Looking at these lyrics closely today, I was struck by what I had been overlooking. How did I miss the pain? Why didn't I hear the plaintive cry in the lyrics? Why did I focus on the hallelujahs and miss the brokenness?
"Maybe there's a God above,
but all I"ve ever learned from love
was how to shoot somebody who outdrew you.
And it's not a cry that you hear at night,
It's not somebody who's seen the light,
It's a cold and it's a broken Hallelujah."
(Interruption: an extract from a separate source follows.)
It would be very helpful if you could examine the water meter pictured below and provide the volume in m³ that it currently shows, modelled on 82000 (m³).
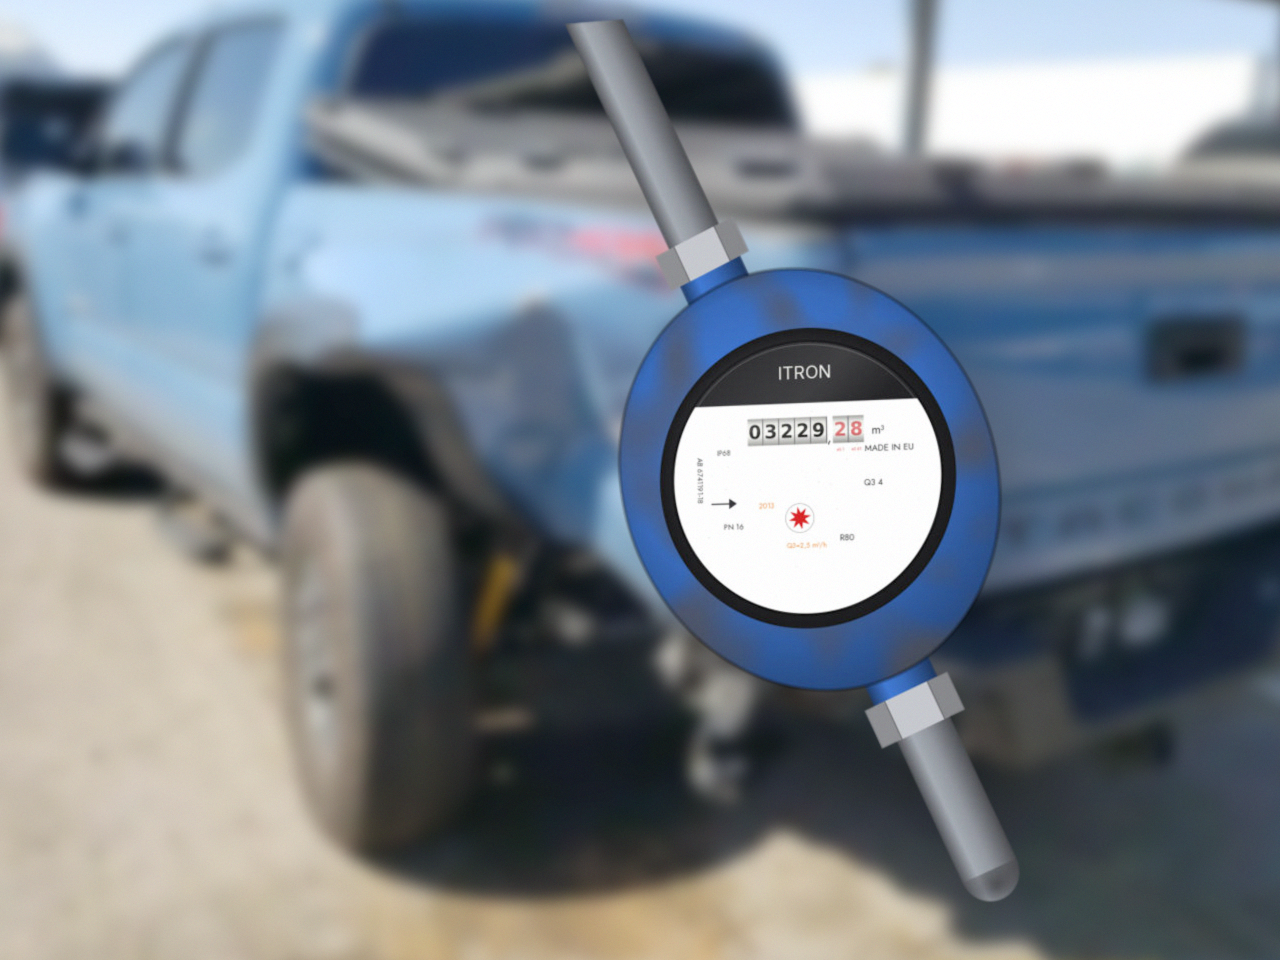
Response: 3229.28 (m³)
Life has not been easy for us this year. In January, during his senior year of high school, Dylan decided to leave our home and live with another family for several months. I was fired from my job in April without notice or cause and the company fought my unemployment claim. (They lost.) I found legal work two months later as a temp at a facility that can only be described as a thinly-disguised, high-priced sweatshop. Chuck received an offer from his employer to transfer to Houston, so we lived separate lives for most of the summer. I had to say goodbye to my church family; it was particularly sad to wave goodbye to my youth ministry kids. With Dylan off to college in Hattiesburg, Elaine, Carlos, and the kids in Mandeville, Chuck and I finally reunited in Houston in September, only to discover that the job market in Houston is incredibly tough to break into, especially for a new resident with no network of family and friends. Without my income, we are stretched to the breaking point, and I am beginning to wonder how to afford Thanksgiving dinner. It is difficult to find a hallelujah.
But remember when I moved in you
And the holy dove was moving too
And every breath we drew was Hallelujah?
I have been thinking recently of what I would say when we exchange our "thanksgivings" at the dinner table. I have been hard pressed to find something that I can say out loud. I am thankful that Dylan hasn't been kicked out of college (At least, not yet.) I'm thankful that I don't have to drive the Gray Ghost in Houston traffic. (We sold it to a friend for her daughter who was in dire need of transportation. But that leaves us with only one vehicle and I am isolated and alone most of the time with no way to get out and meet people.) I am thankful that Chuck has a job. (But his company is restructuring which is and will continue to be stressful until everything shakes out months down the road.)

In the midst of this insanity of life, I can hold on to nothing except my faith that God is good, Jesus loves me, and the Holy Spirit will not forsake us. My cold, broken, whispered hallelujah will be a prayer for the promise of warmer, louder, stronger hallelujahs to come.